Modern Family: “Do Not Push”
In my review of last week’s episode, I talked about how Modern Family is on its way to becoming the most Emmy-awarded comedy series in history because the format is so solidly conceived and its producers’ commitment to episodic storytelling makes it especially well-suited to the Emmy voting process. But in most latter-day Modern Family episodes, the show’s resistance to serialization and more ambitious storytelling is an albatross. There are only so many stories to tell about these characters and so many ways to tell them. Eventually, tedium sets in.

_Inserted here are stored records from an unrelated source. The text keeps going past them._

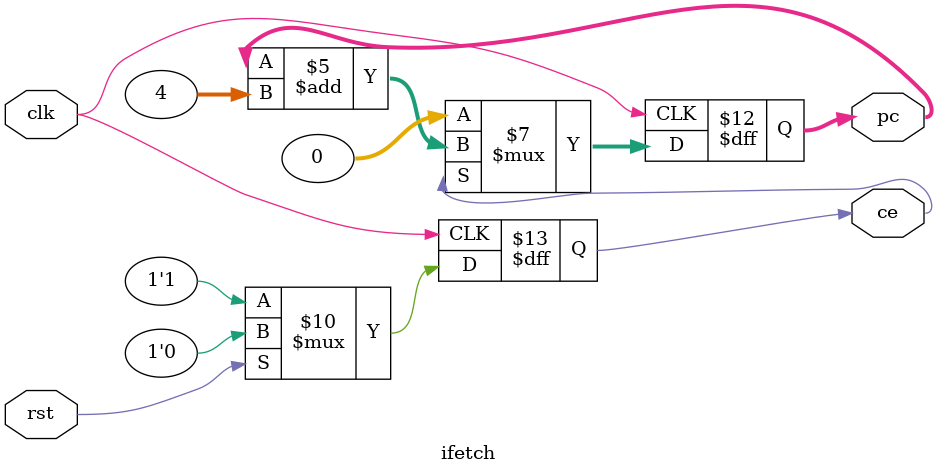
<source format=v>
`timescale 1ns / 1ps

module ifetch(
        input wire rst,
        input wire clk,
        output reg[31:0] pc,
        output reg ce
    );

always @(posedge clk)
begin
    if (rst == 1'b1)
        begin
            ce <= 1'b0;
        end
    else
        begin
            ce <= 1'b1;
        end
end

always @(posedge clk)
begin
    if (ce == 1'b0)
        begin
            pc <= 32'h0;
        end
    else
        begin
            pc <= pc + 4;
        end
end

endmodule

</source>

“Do Not Push” is the type of episode Modern Family just can’t get away with anymore, at least without alienating its long-time viewers. The problem with the show’s stubborn policy of producing stand-alone episodes is that there’s never any sense of momentum or any consequence to anything we’re seeing. Take for example Alex, who is now apparently going on college tours. I couldn’t have been the only person caught off-guard by this. Sure, Alex was in high school and its been a few years and college comes after that, especially for an overachiever like Alex. But Modern Family always feels stuck in some kind of perpetual now. Alex is going to college, Joe is like four feet tall now, and puberty is blindsiding these kids like nobody’s business, but it never feels like it amounts to anything.
If an episode is especially clever or funny, there’s no time to think about these kinds of things. That’s why there were so many good things to say about “Las Vegas,” which had cleverness and laughs to spare. “Do Not Push” didn’t have much of either. The big difference? Structure. I’m not convinced there’s an interesting, funny way to do Modern Family episodes in which the three families occupy separate stories that never intertwine. If one plot doesn’t work on its own, it tilts the entire episode, and if more than one doesn’t work, the results are tragic.

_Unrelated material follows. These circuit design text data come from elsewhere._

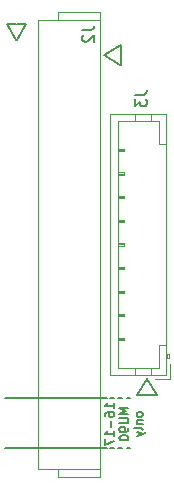
<source format=gbo>
G04 #@! TF.GenerationSoftware,KiCad,Pcbnew,(6.0.1)*
G04 #@! TF.CreationDate,2022-07-05T00:40:55-07:00*
G04 #@! TF.ProjectId,mu100-dit-connector-board,6d753130-302d-4646-9974-2d636f6e6e65,rev?*
G04 #@! TF.SameCoordinates,PX4a615b8PY2b4db18*
G04 #@! TF.FileFunction,Legend,Bot*
G04 #@! TF.FilePolarity,Positive*
%FSLAX46Y46*%
G04 Gerber Fmt 4.6, Leading zero omitted, Abs format (unit mm)*
G04 Created by KiCad (PCBNEW (6.0.1)) date 2022-07-05 00:40:55*
%MOMM*%
%LPD*%
G01*
G04 APERTURE LIST*
%ADD10C,0.15*%
%ADD11C,0.12*%
G04 APERTURE END LIST*
D10*
X0021940000Y0038855000D02*
X0021110000Y0038855000D01*
X0021955000Y0037445000D02*
X0022775000Y0038845000D01*
X0022785000Y0038855000D02*
X0021955000Y0038855000D01*
X0030182000Y0002976199D02*
X0029881999Y0002976199D01*
X0029582000Y0007176200D02*
X0020982000Y0007176200D01*
X0033000999Y0007388199D02*
X0033831000Y0007388199D01*
X0032986000Y0008798200D02*
X0032165999Y0007398200D01*
X0030881999Y0002976199D02*
X0030582000Y0002976199D01*
X0031582000Y0002976199D02*
X0031282000Y0002976199D01*
X0029355000Y0036195000D02*
X0030755000Y0035375000D01*
X0030765000Y0035365000D02*
X0030765000Y0036195000D01*
X0021110000Y0038855000D02*
X0021925000Y0037475000D01*
X0032156000Y0007388199D02*
X0032986000Y0007388199D01*
X0029582000Y0002976199D02*
X0020982000Y0002976199D01*
X0030765000Y0036210000D02*
X0030765000Y0037040000D01*
X0030765000Y0037040000D02*
X0029384999Y0036225000D01*
X0030881999Y0007176200D02*
X0030582000Y0007176200D01*
X0033831000Y0007388199D02*
X0033016000Y0008768200D01*
X0031582000Y0007176200D02*
X0031282000Y0007176200D01*
X0030182000Y0007176200D02*
X0029881999Y0007176200D01*
X0030213785Y0006297629D02*
X0030213785Y0006726199D01*
X0030213785Y0006511915D02*
X0029463785Y0006511915D01*
X0029570928Y0006583342D01*
X0029642357Y0006654772D01*
X0029678071Y0006726199D01*
X0029463785Y0005654772D02*
X0029463785Y0005797629D01*
X0029499499Y0005869058D01*
X0029535214Y0005904772D01*
X0029642357Y0005976199D01*
X0029785214Y0006011915D01*
X0030070928Y0006011915D01*
X0030142357Y0005976199D01*
X0030178071Y0005940486D01*
X0030213785Y0005869058D01*
X0030213785Y0005726199D01*
X0030178071Y0005654772D01*
X0030142357Y0005619058D01*
X0030070928Y0005583342D01*
X0029892357Y0005583342D01*
X0029820928Y0005619058D01*
X0029785214Y0005654772D01*
X0029749499Y0005726199D01*
X0029749499Y0005869058D01*
X0029785214Y0005940486D01*
X0029820928Y0005976199D01*
X0029892357Y0006011915D01*
X0029928071Y0005261915D02*
X0029928071Y0004690486D01*
X0030213785Y0003940486D02*
X0030213785Y0004369058D01*
X0030213785Y0004154772D02*
X0029463785Y0004154772D01*
X0029570928Y0004226199D01*
X0029642357Y0004297629D01*
X0029678071Y0004369058D01*
X0029463785Y0003690486D02*
X0029463785Y0003190486D01*
X0030213785Y0003511915D01*
X0031421284Y0006333342D02*
X0030671284Y0006333342D01*
X0031207000Y0006083342D01*
X0030671284Y0005833342D01*
X0031421284Y0005833342D01*
X0030671284Y0005476199D02*
X0031278427Y0005476199D01*
X0031349857Y0005440486D01*
X0031385571Y0005404772D01*
X0031421284Y0005333342D01*
X0031421284Y0005190486D01*
X0031385571Y0005119058D01*
X0031349857Y0005083342D01*
X0031278427Y0005047629D01*
X0030671284Y0005047629D01*
X0031421284Y0004654772D02*
X0031421284Y0004511915D01*
X0031385571Y0004440486D01*
X0031349857Y0004404772D01*
X0031242714Y0004333342D01*
X0031099857Y0004297629D01*
X0030814142Y0004297629D01*
X0030742714Y0004333342D01*
X0030707000Y0004369058D01*
X0030671284Y0004440486D01*
X0030671284Y0004583342D01*
X0030707000Y0004654772D01*
X0030742714Y0004690486D01*
X0030814142Y0004726199D01*
X0030992714Y0004726199D01*
X0031064142Y0004690486D01*
X0031099857Y0004654772D01*
X0031135571Y0004583342D01*
X0031135571Y0004440486D01*
X0031099857Y0004369058D01*
X0031064142Y0004333342D01*
X0030992714Y0004297629D01*
X0030671284Y0003833342D02*
X0030671284Y0003761915D01*
X0030707000Y0003690486D01*
X0030742714Y0003654772D01*
X0030814142Y0003619058D01*
X0030957000Y0003583342D01*
X0031135571Y0003583342D01*
X0031278427Y0003619058D01*
X0031349857Y0003654772D01*
X0031385571Y0003690486D01*
X0031421284Y0003761915D01*
X0031421284Y0003833342D01*
X0031385571Y0003904772D01*
X0031349857Y0003940486D01*
X0031278427Y0003976199D01*
X0031135571Y0004011915D01*
X0030957000Y0004011915D01*
X0030814142Y0003976199D01*
X0030742714Y0003940486D01*
X0030707000Y0003904772D01*
X0030671284Y0003833342D01*
X0032628785Y0005851199D02*
X0032593071Y0005922629D01*
X0032557356Y0005958342D01*
X0032485928Y0005994058D01*
X0032271642Y0005994058D01*
X0032200214Y0005958342D01*
X0032164500Y0005922629D01*
X0032128785Y0005851199D01*
X0032128785Y0005744058D01*
X0032164500Y0005672629D01*
X0032200214Y0005636915D01*
X0032271642Y0005601199D01*
X0032485928Y0005601199D01*
X0032557356Y0005636915D01*
X0032593071Y0005672629D01*
X0032628785Y0005744058D01*
X0032628785Y0005851199D01*
X0032128785Y0005279772D02*
X0032628785Y0005279772D01*
X0032200214Y0005279772D02*
X0032164500Y0005244058D01*
X0032128785Y0005172629D01*
X0032128785Y0005065486D01*
X0032164500Y0004994058D01*
X0032235928Y0004958342D01*
X0032628785Y0004958342D01*
X0032628785Y0004494058D02*
X0032593071Y0004565486D01*
X0032521642Y0004601199D01*
X0031878785Y0004601199D01*
X0032128785Y0004279772D02*
X0032628785Y0004101199D01*
X0032128785Y0003922629D02*
X0032628785Y0004101199D01*
X0032807356Y0004172629D01*
X0032843071Y0004208342D01*
X0032878785Y0004279772D01*
X0027537380Y0038328334D02*
X0028251666Y0038328334D01*
X0028394523Y0038375953D01*
X0028489761Y0038471191D01*
X0028537380Y0038614048D01*
X0028537380Y0038709286D01*
X0027632619Y0037899762D02*
X0027585000Y0037852143D01*
X0027537380Y0037756905D01*
X0027537380Y0037518810D01*
X0027585000Y0037423572D01*
X0027632619Y0037375953D01*
X0027727857Y0037328334D01*
X0027823095Y0037328334D01*
X0027965952Y0037375953D01*
X0028537380Y0037947381D01*
X0028537380Y0037328334D01*
X0031997380Y0032866334D02*
X0032711666Y0032866334D01*
X0032854523Y0032913953D01*
X0032949761Y0033009191D01*
X0032997380Y0033152048D01*
X0032997380Y0033247286D01*
X0031997380Y0032485381D02*
X0031997380Y0031866334D01*
X0032378332Y0032199666D01*
X0032378332Y0032056810D01*
X0032425952Y0031961572D01*
X0032473571Y0031913953D01*
X0032568809Y0031866334D01*
X0032806904Y0031866334D01*
X0032902141Y0031913953D01*
X0032949761Y0031961572D01*
X0032997380Y0032056810D01*
X0032997380Y0032342523D01*
X0032949761Y0032437762D01*
X0032902141Y0032485381D01*
D11*
X0025505000Y0000515000D02*
X0025505000Y0001164999D01*
X0029005000Y0000515000D02*
X0029005000Y0001164999D01*
X0029005000Y0039815000D02*
X0025505000Y0039815000D01*
X0029005000Y0000515000D02*
X0025505000Y0000515000D01*
X0029005000Y0039165000D02*
X0029005000Y0039815000D01*
X0025505000Y0039815000D02*
X0025505000Y0039165000D01*
X0029005000Y0039165000D02*
X0023805000Y0039165000D01*
X0023805000Y0039165000D02*
X0023805000Y0001164999D01*
X0023805000Y0001164999D02*
X0029005000Y0001164999D01*
X0029005000Y0001164999D02*
X0029005000Y0039165000D01*
X0031015000Y0014075000D02*
X0031015000Y0014274999D01*
X0030515000Y0018175000D02*
X0031015000Y0018175000D01*
X0030515000Y0009725000D02*
X0030515000Y0030625000D01*
X0031015000Y0024075000D02*
X0031015000Y0024275000D01*
X0031015000Y0012075000D02*
X0031015000Y0012274999D01*
X0031015000Y0016075000D02*
X0031015000Y0016274999D01*
X0031015000Y0026275000D02*
X0030515000Y0026275000D01*
X0034925000Y0008815000D02*
X0033675000Y0008815000D01*
X0031015000Y0028075000D02*
X0031015000Y0028275000D01*
X0030515000Y0024175000D02*
X0031015000Y0024175000D01*
X0034625000Y0011675000D02*
X0034015000Y0011675000D01*
X0029905000Y0009114999D02*
X0029905000Y0031235000D01*
X0034015000Y0030625000D02*
X0034015000Y0028675000D01*
X0030515000Y0012175000D02*
X0031015000Y0012175000D01*
X0034925000Y0010065000D02*
X0034925000Y0008815000D01*
X0034625000Y0010875000D02*
X0034825000Y0010875000D01*
X0030515000Y0016075000D02*
X0031015000Y0016075000D01*
X0031015000Y0026075000D02*
X0031015000Y0026275000D01*
X0031015000Y0014274999D02*
X0030515000Y0014274999D01*
X0030515000Y0012075000D02*
X0031015000Y0012075000D01*
X0034015000Y0028675000D02*
X0034625000Y0028675000D01*
X0031015000Y0022275000D02*
X0030515000Y0022275000D01*
X0030515000Y0020075000D02*
X0031015000Y0020075000D01*
X0034625000Y0009114999D02*
X0029905000Y0009114999D01*
X0031015000Y0018275000D02*
X0030515000Y0018275000D01*
X0030515000Y0024075000D02*
X0031015000Y0024075000D01*
X0030515000Y0022175000D02*
X0031015000Y0022175000D01*
X0034015000Y0011675000D02*
X0034015000Y0009725000D01*
X0033314999Y0031235000D02*
X0033314999Y0030625000D01*
X0034825000Y0010875000D02*
X0034825000Y0010575000D01*
X0031015000Y0028275000D02*
X0030515000Y0028275000D01*
X0031015000Y0018075000D02*
X0031015000Y0018275000D01*
X0032015000Y0031235000D02*
X0032015000Y0030625000D01*
X0030515000Y0022075000D02*
X0031015000Y0022075000D01*
X0030515000Y0014175000D02*
X0031015000Y0014175000D01*
X0031015000Y0012274999D02*
X0030515000Y0012274999D01*
X0034725000Y0010875000D02*
X0034725000Y0010575000D01*
X0030515000Y0030625000D02*
X0034015000Y0030625000D01*
X0033314999Y0009114999D02*
X0033314999Y0009725000D01*
X0031015000Y0024275000D02*
X0030515000Y0024275000D01*
X0030515000Y0018075000D02*
X0031015000Y0018075000D01*
X0034625000Y0031235000D02*
X0034625000Y0009114999D01*
X0034015000Y0009725000D02*
X0030515000Y0009725000D01*
X0030515000Y0026175000D02*
X0031015000Y0026175000D01*
X0034825000Y0010575000D02*
X0034625000Y0010575000D01*
X0030515000Y0028175000D02*
X0031015000Y0028175000D01*
X0031015000Y0022075000D02*
X0031015000Y0022275000D01*
X0030515000Y0016175000D02*
X0031015000Y0016175000D01*
X0030515000Y0014075000D02*
X0031015000Y0014075000D01*
X0031015000Y0020075000D02*
X0031015000Y0020275000D01*
X0030515000Y0020175000D02*
X0031015000Y0020175000D01*
X0032015000Y0009114999D02*
X0032015000Y0009725000D01*
X0030515000Y0026075000D02*
X0031015000Y0026075000D01*
X0030515000Y0028075000D02*
X0031015000Y0028075000D01*
X0029905000Y0031235000D02*
X0034625000Y0031235000D01*
X0031015000Y0020275000D02*
X0030515000Y0020275000D01*
X0031015000Y0016274999D02*
X0030515000Y0016274999D01*
M02*
</source>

The biggest offender in “Do Not Push” is the Pritchett-Delgado plot, which could be lifted out and dropped into any episode in the history of this show. If not for the appearance of Manny and Joe, there would be nothing to help distinguish it from any other story the show has ever told about Jay and Gloria buying each other gifts, and getting the wrong thing, or too much of the right thing or whatever other slight variation the writers have done.
Mitchell, Cam and Lily didn’t fare much better in their tale of having the new family portrait ruined by Lily’s awkward smiling. This plot made clear why Modern Family resonates with viewers but is often lost on folks like me. It makes sense that there’s a phenomenon in which kids make weird faces in photos for a while, but as someone without kids, it’s something I’d have never really thought much about. Modern Family often plays like its writers room is full of people telling tiny awkward stories about their families that then get draped onto the show’s characters. That’s what the writers are supposed to be doing, of course, but watching the Tucker-Pritchetts made me feel like I’d more enjoy hearing whoever tell the actual story this is based on.
As is the rule these days, the Dunphys fare the best, with a plot that splits the family on Caltech. Alex is touring the campus and flirting with her male counterpart, while Claire tries to convince her to stay close to home. Meanwhile, Phil, Luke and Haley volunteer for a study and slowly unravel during the wait. Both offered some great moments, providing a showcase for the solid Ariel Winter, and even throwing a rare emotional moment (unrelated to Dylan, anyway) to Sarah Hyland, who did an admirable job with it. Both outcomes were predictable, but it was the most consistently fun third of the episode.
Stray observations:
- How old is Joe supposed to be now, anyway? This show has no sense of time.